Document text
=== Section Start ===
In Kochi, a 75-year-old fisherman went missing after he was hit by high waves while trying to tie his boat to a dock.

In Miyazaki, a 63-year-old farmer went missing after he went outside to check his fields.

A 42-year-old newspaper deliveryman in Oita prefecture, about 505 miles south-west of Tokyo, disappeared while making his rounds with the morning papers on a motorbike. Police suspect he may have been washed away by a swollen river.

Two men in Chiba vanished while repairing an artificial embankment and might have been swept away by high waves.

The typhoon made landfall on the south-western main island of Shikoku and headed north-east by early afternoon.

The Meteorological Agency predicted the storm could reach the Tokyo region later today. It warned that waves of up to 30 feet could hit southern coastlines, and as much as 14 inches of rain could fall in parts of Kyushu and Shikoku islands throughout the day.
=== Section End ===
Provided material
=== Section Start ===
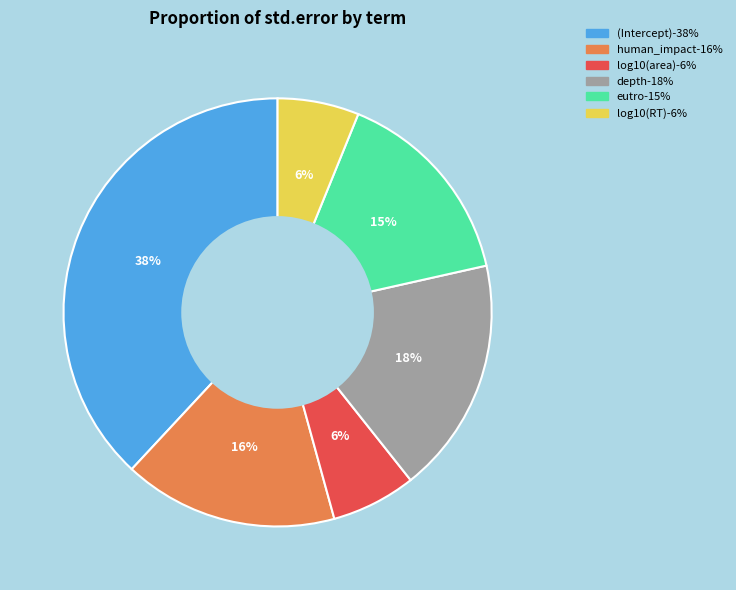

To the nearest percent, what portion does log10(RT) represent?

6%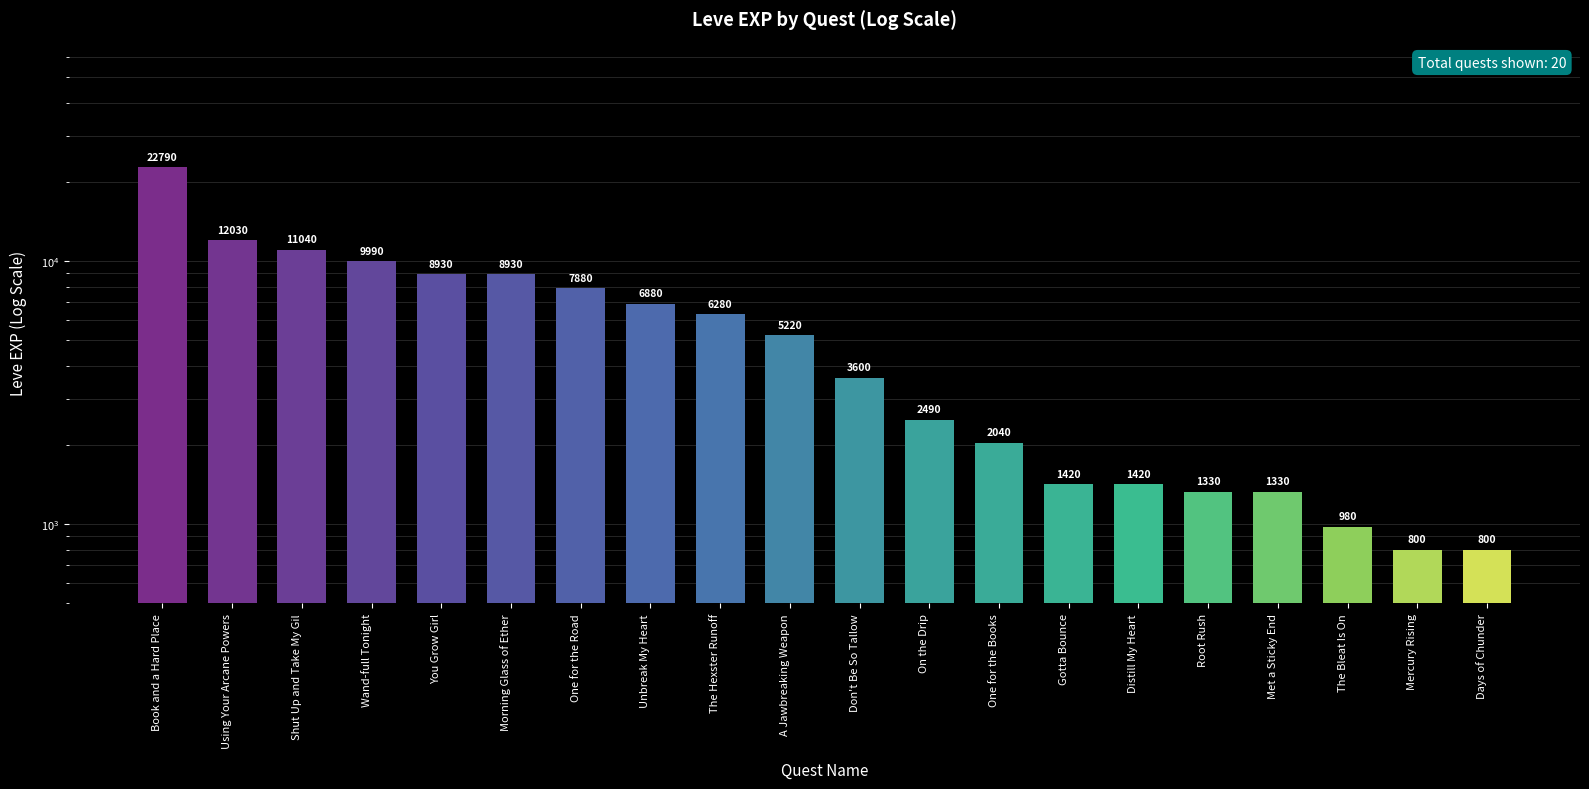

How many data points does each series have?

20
=== Section End ===
Work order
Transcribe the typhoon report from "In Miyazaki, a" to "throughout the day.".

Output below
In Miyazaki, a 63-year-old farmer went missing after he went outside to check his fields.

A 42-year-old newspaper deliveryman in Oita prefecture, about 505 miles south-west of Tokyo, disappeared while making his rounds with the morning papers on a motorbike. Police suspect he may have been washed away by a swollen river.

Two men in Chiba vanished while repairing an artificial embankment and might have been swept away by high waves.

The typhoon made landfall on the south-western main island of Shikoku and headed north-east by early afternoon.

The Meteorological Agency predicted the storm could reach the Tokyo region later today. It warned that waves of up to 30 feet could hit southern coastlines, and as much as 14 inches of rain could fall in parts of Kyushu and Shikoku islands throughout the day.